PRIA Publishes Best Practices for Certifying Copies for Land Records

May 5, 2016

The Board of Directors of the Property Records Industry Association (PRIA) in April approved publication of a paper titled “Best Practices for Certifying Copies for Land Records.”

The paper focuses on best practices for certified copies for land records. PRIA acknowledges that there may be additional and different issues related to certifying documents that are contained in other government offices. The best practices are limited to the recording of documents.

“It is incredibly important to be engaged in PRIA’s efforts to promote understanding and uniformity in recording,” said Brian Ernissee, director of document completion at Nationwide Title Clearing and co-chair of PRIA’s Certified Copies Work Group. “These Best Practices are the result of PRIA members from both the government and business sectors bringing their collective knowledge and experience to the wider discussion of how best to advise stakeholders on practices that can work for everyone.”

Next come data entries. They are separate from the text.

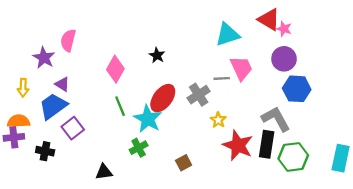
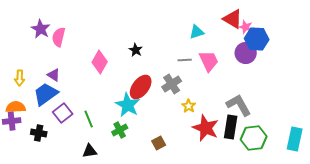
cyan triangle: (227, 35) -> (197, 32), size x0.7
purple star: (44, 58) -> (41, 29), moved
gray line: (222, 78) -> (185, 60), moved
blue hexagon: (297, 89) -> (257, 39), moved
green line: (120, 106) -> (89, 119), moved

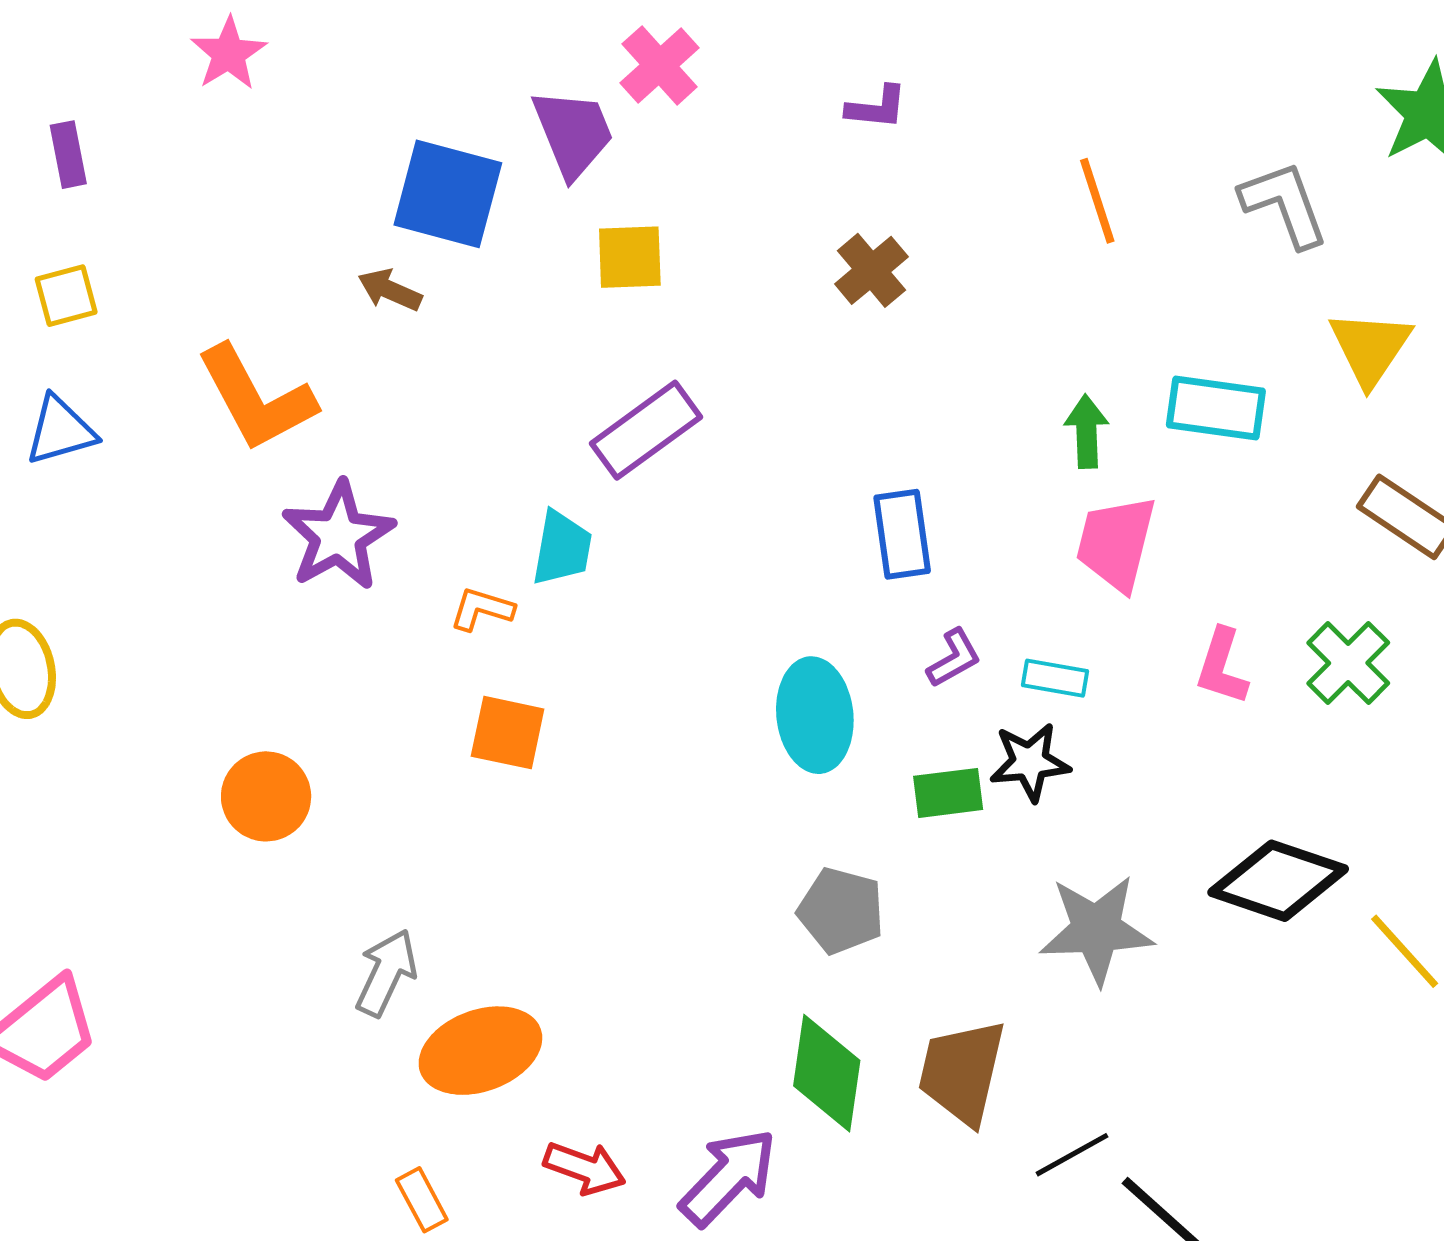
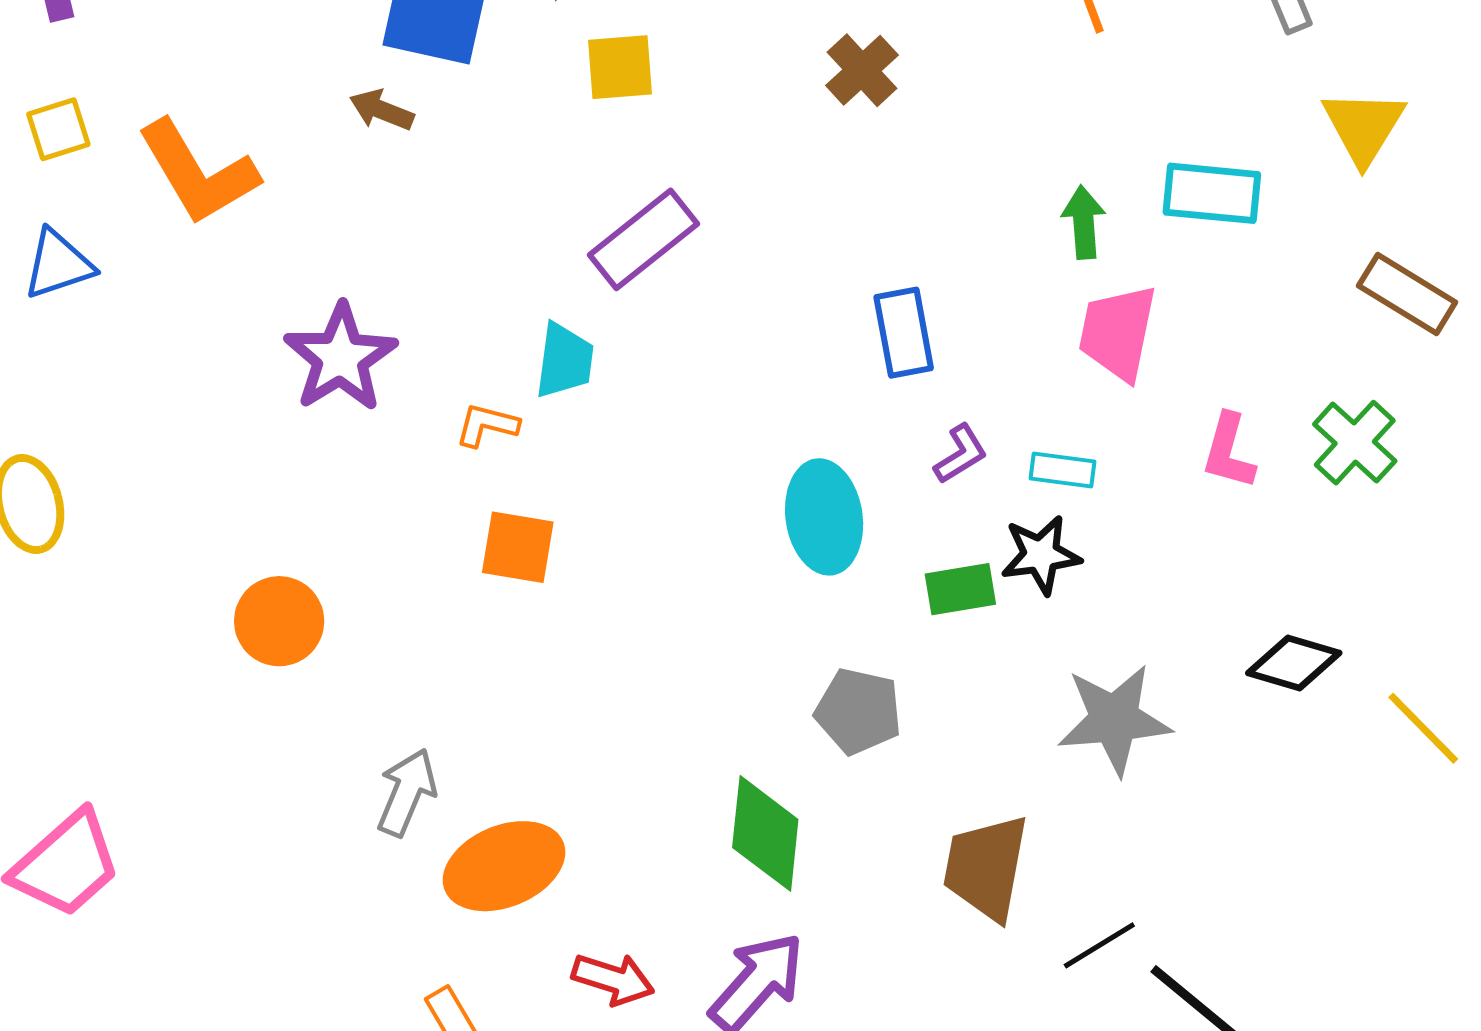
orange L-shape: (256, 398) -> (198, 172), moved
black diamond: (1278, 881) -> (1294, 663), size x0.7
green diamond: (827, 1073) -> (765, 833), moved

Joyce Watts, clerk-register for Allegan Co, Mich., and government sector co-chair of the Certified Copies Work Group, added, “Having clear, concise standards for production of certified copies is beneficial to recorders PRIA is recognized as the leading resource for the property records industry. In providing assurance the copies they produce for customers will address title clearance issues. Standardization of practices benefits our offices, our records and our customers.”

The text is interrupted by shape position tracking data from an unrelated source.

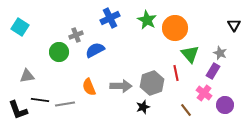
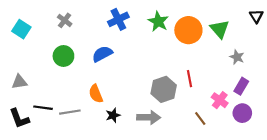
black triangle: (234, 25) -> (256, 16), moved
gray cross: (76, 35) -> (65, 20), moved, turned -32
green triangle: (190, 54) -> (220, 29), moved
purple rectangle: (213, 71) -> (241, 86), moved
gray triangle: (27, 76) -> (19, 82), moved
gray arrow: (121, 86) -> (149, 117), moved
black star: (143, 107) -> (113, 115), moved

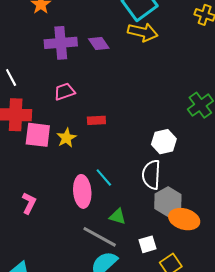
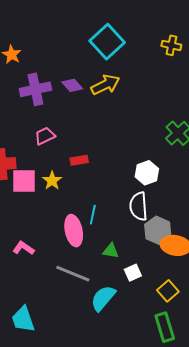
yellow arrow: (143, 32) -> (105, 85), moved, turned -32
cyan line: (104, 177) -> (93, 215), turned 60
pink L-shape: (29, 203) -> (23, 248), turned -75
gray line: (100, 237) -> (73, 274), moved
white square: (147, 244) -> (133, 273), moved

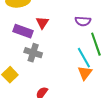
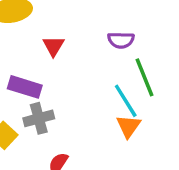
purple rectangle: (23, 31) -> (25, 87), moved
gray cross: (33, 53) -> (39, 118), moved, turned -30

PRIA’s Best Practices for Certifying Copies

  1. A certified copy should contain a certification stamp that includes the following attributes to indicate that it is indeed certified:
    • Signature of authorized person in the Recorder’s Office
    • Jurisdiction seal
    • Jurisdiction and state identification
    • Date of certification
    • Number of pages the document contains
    • Certification statement, for example, “I hereby affirm that this document is a true certified copy of the document recorded in the land records of ABC County…”
  2. Only entire or complete documents should be certified.
  3. The certification stamp or raised seal should be placed on the last page of the document.
  4. The certification mark should be distinct and easily identifiable from the document text.
  5. Jurisdictions are encouraged to provide a method to verify that the certification is valid.

While statutory language could not be found to define the content of a certification, PRIA acknowledged that the practice of making and sending certified copies is well-established. PRIA said the paper exists to define content and best practices so that movement towards a national consistency will evolve.